### [INPUT FOR THIS TASK]
== Segment start ==
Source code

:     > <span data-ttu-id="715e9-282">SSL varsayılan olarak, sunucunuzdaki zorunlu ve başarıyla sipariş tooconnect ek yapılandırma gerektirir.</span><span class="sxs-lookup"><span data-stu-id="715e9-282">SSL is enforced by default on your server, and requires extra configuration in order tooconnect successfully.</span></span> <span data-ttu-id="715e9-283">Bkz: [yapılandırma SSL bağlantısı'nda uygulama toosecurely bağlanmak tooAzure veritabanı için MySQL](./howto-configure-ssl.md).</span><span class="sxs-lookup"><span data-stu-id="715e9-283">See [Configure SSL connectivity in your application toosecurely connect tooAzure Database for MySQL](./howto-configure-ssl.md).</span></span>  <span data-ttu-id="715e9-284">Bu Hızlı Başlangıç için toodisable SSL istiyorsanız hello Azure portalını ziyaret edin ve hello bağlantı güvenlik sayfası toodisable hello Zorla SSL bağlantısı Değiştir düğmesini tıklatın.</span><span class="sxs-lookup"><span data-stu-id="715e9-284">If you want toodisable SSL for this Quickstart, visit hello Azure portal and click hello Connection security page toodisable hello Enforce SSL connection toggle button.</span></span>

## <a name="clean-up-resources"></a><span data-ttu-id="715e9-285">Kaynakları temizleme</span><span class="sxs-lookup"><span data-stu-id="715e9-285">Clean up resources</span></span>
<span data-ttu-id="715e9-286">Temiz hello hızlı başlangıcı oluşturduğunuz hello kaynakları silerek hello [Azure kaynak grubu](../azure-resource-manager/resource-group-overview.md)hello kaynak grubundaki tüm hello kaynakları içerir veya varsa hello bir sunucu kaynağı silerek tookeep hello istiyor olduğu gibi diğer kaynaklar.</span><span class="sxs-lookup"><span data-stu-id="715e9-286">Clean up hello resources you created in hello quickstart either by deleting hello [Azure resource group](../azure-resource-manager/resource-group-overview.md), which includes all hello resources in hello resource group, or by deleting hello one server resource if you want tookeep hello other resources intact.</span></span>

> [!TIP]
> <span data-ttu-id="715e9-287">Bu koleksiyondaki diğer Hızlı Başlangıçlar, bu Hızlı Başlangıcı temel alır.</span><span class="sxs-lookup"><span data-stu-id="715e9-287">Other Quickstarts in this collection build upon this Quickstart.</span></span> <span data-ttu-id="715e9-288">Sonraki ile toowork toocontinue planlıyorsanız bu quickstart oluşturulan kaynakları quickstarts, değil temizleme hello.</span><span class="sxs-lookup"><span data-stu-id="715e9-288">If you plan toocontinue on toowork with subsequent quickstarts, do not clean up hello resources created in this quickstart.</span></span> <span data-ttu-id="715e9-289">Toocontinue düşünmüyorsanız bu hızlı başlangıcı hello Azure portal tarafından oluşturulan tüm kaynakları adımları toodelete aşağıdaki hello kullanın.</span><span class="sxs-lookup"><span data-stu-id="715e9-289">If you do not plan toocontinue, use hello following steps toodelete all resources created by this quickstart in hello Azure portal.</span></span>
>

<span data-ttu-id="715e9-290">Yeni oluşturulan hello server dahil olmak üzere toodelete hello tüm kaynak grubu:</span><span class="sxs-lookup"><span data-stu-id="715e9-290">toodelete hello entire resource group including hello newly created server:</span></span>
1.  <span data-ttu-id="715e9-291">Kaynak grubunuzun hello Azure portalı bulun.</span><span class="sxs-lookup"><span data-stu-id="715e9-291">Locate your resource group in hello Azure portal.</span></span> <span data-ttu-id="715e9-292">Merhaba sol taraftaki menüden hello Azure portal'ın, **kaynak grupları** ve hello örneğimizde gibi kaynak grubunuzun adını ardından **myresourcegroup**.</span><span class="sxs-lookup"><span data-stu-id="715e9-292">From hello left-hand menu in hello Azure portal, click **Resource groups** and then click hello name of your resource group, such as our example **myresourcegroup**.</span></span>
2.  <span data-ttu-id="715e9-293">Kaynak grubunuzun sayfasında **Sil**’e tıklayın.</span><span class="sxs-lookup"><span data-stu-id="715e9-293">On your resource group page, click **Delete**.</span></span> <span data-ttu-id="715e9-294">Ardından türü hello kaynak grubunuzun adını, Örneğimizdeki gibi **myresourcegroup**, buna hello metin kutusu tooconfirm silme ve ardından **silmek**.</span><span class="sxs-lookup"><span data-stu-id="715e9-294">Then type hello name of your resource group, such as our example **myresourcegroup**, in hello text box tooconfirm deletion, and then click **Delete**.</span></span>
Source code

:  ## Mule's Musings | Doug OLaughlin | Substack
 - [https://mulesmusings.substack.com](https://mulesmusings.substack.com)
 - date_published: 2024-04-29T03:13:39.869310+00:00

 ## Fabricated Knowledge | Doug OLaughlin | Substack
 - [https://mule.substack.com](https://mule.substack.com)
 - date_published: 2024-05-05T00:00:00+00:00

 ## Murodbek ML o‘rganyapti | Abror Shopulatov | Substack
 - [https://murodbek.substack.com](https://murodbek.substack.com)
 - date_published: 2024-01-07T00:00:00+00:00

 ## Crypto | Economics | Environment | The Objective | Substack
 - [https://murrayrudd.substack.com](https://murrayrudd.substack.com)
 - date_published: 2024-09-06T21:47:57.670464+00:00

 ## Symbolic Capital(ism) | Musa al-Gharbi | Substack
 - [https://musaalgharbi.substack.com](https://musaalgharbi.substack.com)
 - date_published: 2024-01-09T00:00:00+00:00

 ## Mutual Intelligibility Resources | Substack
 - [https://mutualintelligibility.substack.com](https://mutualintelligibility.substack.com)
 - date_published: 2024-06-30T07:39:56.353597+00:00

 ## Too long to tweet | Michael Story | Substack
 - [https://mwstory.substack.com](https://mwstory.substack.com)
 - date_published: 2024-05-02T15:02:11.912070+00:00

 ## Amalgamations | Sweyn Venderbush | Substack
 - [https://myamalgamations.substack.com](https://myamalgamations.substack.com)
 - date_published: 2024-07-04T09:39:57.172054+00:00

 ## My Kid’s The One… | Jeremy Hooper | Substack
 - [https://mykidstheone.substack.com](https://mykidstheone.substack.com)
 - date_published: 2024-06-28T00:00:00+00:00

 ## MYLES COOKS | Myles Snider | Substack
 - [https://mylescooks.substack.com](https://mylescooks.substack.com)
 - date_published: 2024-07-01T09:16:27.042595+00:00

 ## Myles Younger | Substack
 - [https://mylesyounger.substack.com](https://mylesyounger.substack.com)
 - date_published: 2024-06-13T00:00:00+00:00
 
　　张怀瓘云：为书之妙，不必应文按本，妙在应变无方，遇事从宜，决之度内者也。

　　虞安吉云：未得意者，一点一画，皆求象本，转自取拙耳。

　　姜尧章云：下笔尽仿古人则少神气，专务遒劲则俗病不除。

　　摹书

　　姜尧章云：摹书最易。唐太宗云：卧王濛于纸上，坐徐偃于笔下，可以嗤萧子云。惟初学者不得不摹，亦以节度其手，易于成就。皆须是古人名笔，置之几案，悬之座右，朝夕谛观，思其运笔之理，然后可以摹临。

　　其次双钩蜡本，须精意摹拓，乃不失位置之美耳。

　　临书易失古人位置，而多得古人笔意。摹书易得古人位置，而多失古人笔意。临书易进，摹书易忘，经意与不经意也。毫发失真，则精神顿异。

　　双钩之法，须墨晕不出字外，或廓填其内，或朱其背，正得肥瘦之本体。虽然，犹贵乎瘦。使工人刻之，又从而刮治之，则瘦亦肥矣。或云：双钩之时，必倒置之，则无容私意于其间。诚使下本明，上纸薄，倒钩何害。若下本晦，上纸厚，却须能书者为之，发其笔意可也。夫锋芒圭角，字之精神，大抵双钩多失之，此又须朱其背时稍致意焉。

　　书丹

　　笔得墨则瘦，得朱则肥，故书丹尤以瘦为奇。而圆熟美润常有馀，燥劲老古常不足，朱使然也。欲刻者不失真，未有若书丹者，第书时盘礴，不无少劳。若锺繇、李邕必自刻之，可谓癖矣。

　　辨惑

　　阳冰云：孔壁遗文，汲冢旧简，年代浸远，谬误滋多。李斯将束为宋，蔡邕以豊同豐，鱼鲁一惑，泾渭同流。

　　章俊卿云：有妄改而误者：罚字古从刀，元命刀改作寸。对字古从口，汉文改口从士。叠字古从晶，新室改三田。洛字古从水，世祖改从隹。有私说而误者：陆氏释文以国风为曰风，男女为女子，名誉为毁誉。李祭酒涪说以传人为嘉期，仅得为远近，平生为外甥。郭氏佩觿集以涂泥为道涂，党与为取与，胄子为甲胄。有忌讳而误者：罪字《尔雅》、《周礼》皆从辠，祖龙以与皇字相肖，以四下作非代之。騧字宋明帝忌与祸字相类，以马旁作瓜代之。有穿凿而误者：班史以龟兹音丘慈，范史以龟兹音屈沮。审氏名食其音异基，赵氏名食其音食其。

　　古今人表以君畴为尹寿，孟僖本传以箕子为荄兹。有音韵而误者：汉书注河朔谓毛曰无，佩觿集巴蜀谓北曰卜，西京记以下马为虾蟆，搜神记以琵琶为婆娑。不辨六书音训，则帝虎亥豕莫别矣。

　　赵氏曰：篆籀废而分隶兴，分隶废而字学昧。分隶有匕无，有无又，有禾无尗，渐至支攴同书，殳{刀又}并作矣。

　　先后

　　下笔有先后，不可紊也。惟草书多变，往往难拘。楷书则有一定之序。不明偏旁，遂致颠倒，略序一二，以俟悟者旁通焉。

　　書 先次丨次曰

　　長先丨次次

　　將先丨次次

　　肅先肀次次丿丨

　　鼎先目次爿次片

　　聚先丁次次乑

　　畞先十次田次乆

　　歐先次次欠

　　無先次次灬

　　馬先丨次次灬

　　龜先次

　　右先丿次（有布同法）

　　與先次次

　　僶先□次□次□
== Segment end ==
### [EXERCISE INSTRUCTIONS]
From the items above, pull out every line that contains the string "OLaughlin". Uppercase and lowercase count as different.

### [EXERCISE ANSWER]
:  ## Mule's Musings | Doug OLaughlin | Substack
 ## Fabricated Knowledge | Doug OLaughlin | Substack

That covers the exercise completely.